The Global Leaders spent the second half of the day learning about and touring the Wien Canal Infrastructure Project. This was a public city project meant to address the city’s flooding; the canal infrastructure expansion was an addition to the existing storage chains for Vienna’s wastewater, which needed to fit together seamlessly. The scope of the project included the installation of over 2 kilometers of pipe duct throughout the city and the construction of a storage basin. The project presented significant challenges because this network was an expansion of an already existing network of Vienna’s sewer system that is currently servicing over 2 million people.
The solution was created after significant financial, construction, and traffic feasibility studies. There was debate about whether to building sub-terrain or building from the street level would be the optimal method. While utilizing subterranean methods was a more costly solution, the project team showed the advantages that would accompany below ground work: minimal street closures compared to building from the street level. Therefore, the city decided to go with the sub-terrain construction solution. However, street closures were still necessary and public safety was carefully planned for. There was diligent planning needed for redirecting traffic or working around known highly trafficked areas.
To prepare for construction, extensive geology tests and research were also conducted. This would help determine what type of equipment or construction methods would be best suitable for installing the sewer pipes. However, an interesting anecdote that the the project managers informed us about is that during geotechnical surveying, it is often required to search for unexploded ordinance from WWII to prevent any accidents during tunneling.
The proposed storage basin has a capacity to retain about 85,000 m3 of water, an active remote sewer manager, and was completed in 2016 for a total cost of $120 million. It would be connected through sewers 8 meters deep and canals with more sustainable riverbeds. This storage basin is the largest structure in Austria and is home to the lowest point in Vienna (some 30 meters below street level). In total, the storage facility took approximately 14 months to build.

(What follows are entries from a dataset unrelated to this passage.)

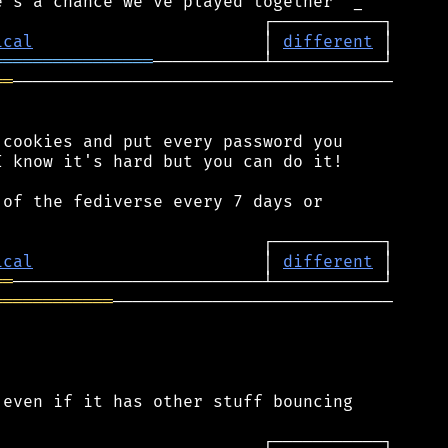
ical
                       │ 
different
════════════════
══
──────────────────────────────────────

cookies and put every password you

 know it's hard but you can do it!

of the fediverse every 7 days or

ical
                       │ 
different
══
════════════
────────────────────────────

even if it has other stuff bouncing
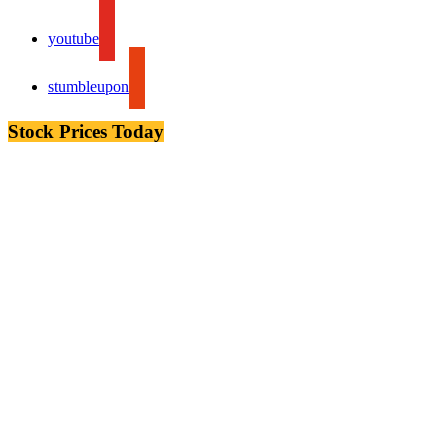
youtube
stumbleupon
Stock Prices Today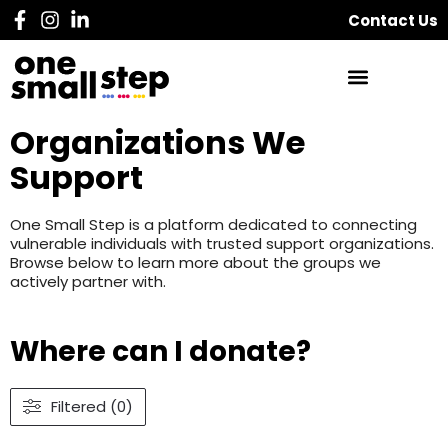
Contact Us
Organizations We
Support
One Small Step is a platform dedicated to connecting
vulnerable individuals with trusted support organizations.
Browse below to learn more about the groups we
actively partner with.
Where can I donate?
Filtered (0)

The design of this structure had to have rigorous guidelines to ensure buoyancy safety, since the basin has such a high water capacity. Additionally, this sophisticated storage basin was equipped with highly functioning sensors to continuously collect data and is able to be remotely controlled.
After getting an introduction and insight into many of the challenges encountered on this project, the group got to tour the facility and experience first-hand the massive size of the storage basin. Onsite, the project manager was able to point out the sensors, pumps, concrete pillar built for buoyancy safety.
During the course of the project, the city campaigned the expansion by publishing articles to keep the public informed and had project information posted to raise awareness. After completion, the basin was opened up to some 8,000 citizens of Vienna to allow the public to be informed about the ongoing city project.
Thanks to our hosts and the City of Vienna for a great learning experience!